Ehemalige BioWare-Mitarbeiter kämpfen für eine bessere Vergütung
Anspruch auf Schadensersatz
Eine Gruppe ehemaliger BioWare-Mitarbeiter hat eine Klage eingereicht, in der sie eine bessere Abfindung vom Hersteller von Mass Effect und Dragon Age fordert. Im August wurden 50 Mitarbeiter entlassen, um das Studio „beweglicher und fokussierter“ zu machen.

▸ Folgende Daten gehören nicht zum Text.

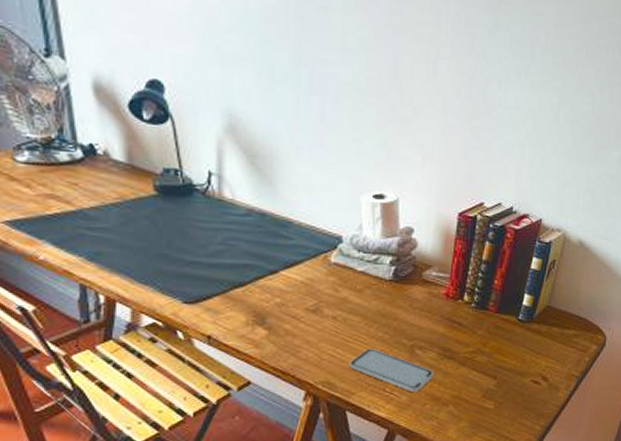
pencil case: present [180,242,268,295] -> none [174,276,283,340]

Unter den Entlassenen befanden sich mehrere erfahrene Teammitglieder, darunter zwei Drehbuchautoren, die beide mehr als 20 Jahre im Studio gearbeitet hatten.
Nun fordert eine Gruppe von sieben Personen mit einer durchschnittlichen Betriebszugehörigkeit von 14 Jahren bei BioWare vom Unternehmen eine zusätzliche Vergütung, wobei der Betrag unter Berücksichtigung ihrer Dienstjahre berechnet wird.
Reaktionen ehemaliger Mitarbeiter
„Angesichts der vielen jüngsten Entlassungen in der Branche und der Tatsache, dass die Geheimhaltungsklauseln von BioWare uns daran hindern, unsere neuesten Arbeiten zu Dragon Age: Dreadwolf in unseren Portfolios zu zeigen, sind wir sehr besorgt über die Schwierigkeit, die viele von uns haben werden.“ „Wir müssen Arbeit finden, wenn die Feiertage näher rückten“, sagte einer der ehemaligen Mitarbeiter in einer Erklärung, die von Anwälten geteilt wurde, die im Namen der Gruppe handelten.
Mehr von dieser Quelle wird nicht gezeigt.